TO DO
(A) Copy everything in the basketball player profile from "Personal information" down to "lb (100 kg)" word for word.
(B) According to the basketball player profile, which club did the player play for from 1999 to 2008?
(C) Write what comes next in the basketball player profile, starting after its last line.

PROVIDED TEXT
===

Personal information
- Born: February 4, 1975 (age 51) Joniškis, Lithuanian SSR, Soviet Union
- Listed height: 6 ft 6.75 in (2.00 m)
- Listed weight: 220 lb (100 kg)

Career information
- Playing career: 1994–2014
- Position: Small forward / power forward
- Coaching career: 2014–present

Career history

Playing
- 1994–1997: BC Žiemgala
- 1997–1998: Statyba-Lietuvos rytas Vilnius
- 1998–1999: BC Šiauliai
- 1999–2008: Lietuvos rytas Vilnius
- 2008–2009: BC Šiauliai
- 2009–2011: Prostějov
- 2011–2012: Ežerūnas-Karys
- 2012–2014: Trakai

Coaching
- 2017–present: Perlas/Rytas-2 Vilnius (assistant)

===

INPUT DATA
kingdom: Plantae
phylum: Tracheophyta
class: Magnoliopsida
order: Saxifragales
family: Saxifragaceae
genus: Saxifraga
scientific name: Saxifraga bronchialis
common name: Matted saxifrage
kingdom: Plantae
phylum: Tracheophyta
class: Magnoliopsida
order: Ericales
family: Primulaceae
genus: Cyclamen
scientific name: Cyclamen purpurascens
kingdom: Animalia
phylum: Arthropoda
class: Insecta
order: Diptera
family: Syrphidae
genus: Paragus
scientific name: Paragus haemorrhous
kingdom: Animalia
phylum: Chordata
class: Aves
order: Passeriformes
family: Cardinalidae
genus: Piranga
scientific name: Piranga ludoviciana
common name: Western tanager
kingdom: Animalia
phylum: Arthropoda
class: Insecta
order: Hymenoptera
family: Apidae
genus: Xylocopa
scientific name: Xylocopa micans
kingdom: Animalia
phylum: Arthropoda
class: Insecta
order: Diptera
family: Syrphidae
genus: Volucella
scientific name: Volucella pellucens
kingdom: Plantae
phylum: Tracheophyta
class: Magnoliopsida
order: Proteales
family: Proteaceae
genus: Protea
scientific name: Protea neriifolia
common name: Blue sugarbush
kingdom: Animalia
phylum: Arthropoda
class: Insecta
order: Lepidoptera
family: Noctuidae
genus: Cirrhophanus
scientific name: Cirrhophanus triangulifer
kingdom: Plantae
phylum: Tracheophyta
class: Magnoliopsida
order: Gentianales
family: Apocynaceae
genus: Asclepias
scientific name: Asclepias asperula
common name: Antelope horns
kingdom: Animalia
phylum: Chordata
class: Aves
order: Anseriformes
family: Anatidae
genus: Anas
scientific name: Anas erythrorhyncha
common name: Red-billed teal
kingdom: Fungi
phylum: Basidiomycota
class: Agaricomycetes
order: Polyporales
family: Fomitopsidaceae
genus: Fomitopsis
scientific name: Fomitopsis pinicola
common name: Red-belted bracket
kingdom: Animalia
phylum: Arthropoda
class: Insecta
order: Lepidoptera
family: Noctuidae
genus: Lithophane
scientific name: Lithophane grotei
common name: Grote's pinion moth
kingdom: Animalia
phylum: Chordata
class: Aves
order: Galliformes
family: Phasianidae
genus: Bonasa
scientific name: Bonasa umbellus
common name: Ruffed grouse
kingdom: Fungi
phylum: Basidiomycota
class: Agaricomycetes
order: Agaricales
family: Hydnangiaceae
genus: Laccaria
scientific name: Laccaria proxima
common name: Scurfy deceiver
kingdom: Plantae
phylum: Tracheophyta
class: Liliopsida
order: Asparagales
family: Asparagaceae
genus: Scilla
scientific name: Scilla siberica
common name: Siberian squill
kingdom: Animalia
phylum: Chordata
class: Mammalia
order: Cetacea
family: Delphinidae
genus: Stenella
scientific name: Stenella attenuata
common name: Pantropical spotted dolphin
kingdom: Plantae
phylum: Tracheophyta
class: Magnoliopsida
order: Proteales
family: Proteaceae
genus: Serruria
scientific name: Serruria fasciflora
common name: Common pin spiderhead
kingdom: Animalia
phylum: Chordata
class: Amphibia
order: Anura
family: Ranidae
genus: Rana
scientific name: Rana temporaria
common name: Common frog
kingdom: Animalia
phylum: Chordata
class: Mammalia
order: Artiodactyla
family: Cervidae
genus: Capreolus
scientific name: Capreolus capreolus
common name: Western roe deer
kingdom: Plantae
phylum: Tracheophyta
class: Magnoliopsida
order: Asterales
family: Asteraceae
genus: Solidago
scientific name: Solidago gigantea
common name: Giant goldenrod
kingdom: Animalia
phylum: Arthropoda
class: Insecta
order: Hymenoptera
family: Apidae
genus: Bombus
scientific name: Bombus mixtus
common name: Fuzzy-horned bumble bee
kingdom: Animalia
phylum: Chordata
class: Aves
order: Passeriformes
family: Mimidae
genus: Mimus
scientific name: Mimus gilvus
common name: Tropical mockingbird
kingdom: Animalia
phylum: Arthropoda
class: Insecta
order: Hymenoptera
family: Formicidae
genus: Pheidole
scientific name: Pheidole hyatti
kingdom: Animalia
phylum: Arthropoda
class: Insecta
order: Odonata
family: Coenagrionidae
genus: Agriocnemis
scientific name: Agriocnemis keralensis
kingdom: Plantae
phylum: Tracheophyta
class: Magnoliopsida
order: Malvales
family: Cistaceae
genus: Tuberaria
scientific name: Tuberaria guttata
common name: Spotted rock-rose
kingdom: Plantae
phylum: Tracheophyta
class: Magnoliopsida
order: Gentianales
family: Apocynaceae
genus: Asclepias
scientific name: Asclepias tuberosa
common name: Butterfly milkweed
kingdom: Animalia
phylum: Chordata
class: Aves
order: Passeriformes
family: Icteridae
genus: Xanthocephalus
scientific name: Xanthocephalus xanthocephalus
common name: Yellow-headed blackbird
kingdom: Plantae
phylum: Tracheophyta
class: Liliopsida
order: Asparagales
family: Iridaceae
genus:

===

RESPONSES TO THE TASKS
(A)
Personal information
- Born: February 4, 1975 (age 51) Joniškis, Lithuanian SSR, Soviet Union
- Listed height: 6 ft 6.75 in (2.00 m)
- Listed weight: 220 lb (100 kg)

(B) Lietuvos rytas Vilnius

(C)
Career highlights
- ULEB Cup champion (2005); 3× Lithuanian LKL champion (2000, 2002, 2006); Lithuanian LKF Cup winner (1998); Lithuanian LKL Finals MVP (2006); 2× Baltic BBL champion (2006, 2007); North European League champion (2002);

= Andrius Šležas =

Lithuanian basketball player and coach (born 1975)

Andrius Šležas (born February 4, 1975) is a Lithuanian former professional basketball player and basketball coach. During his playing career, he was best known as a 3-point specialist.

==Professional playing career==
Šležas was named the Lithuanian League's Finals MVP in 2006.

==Coaching career==
Šležas began his coaching career in 2014.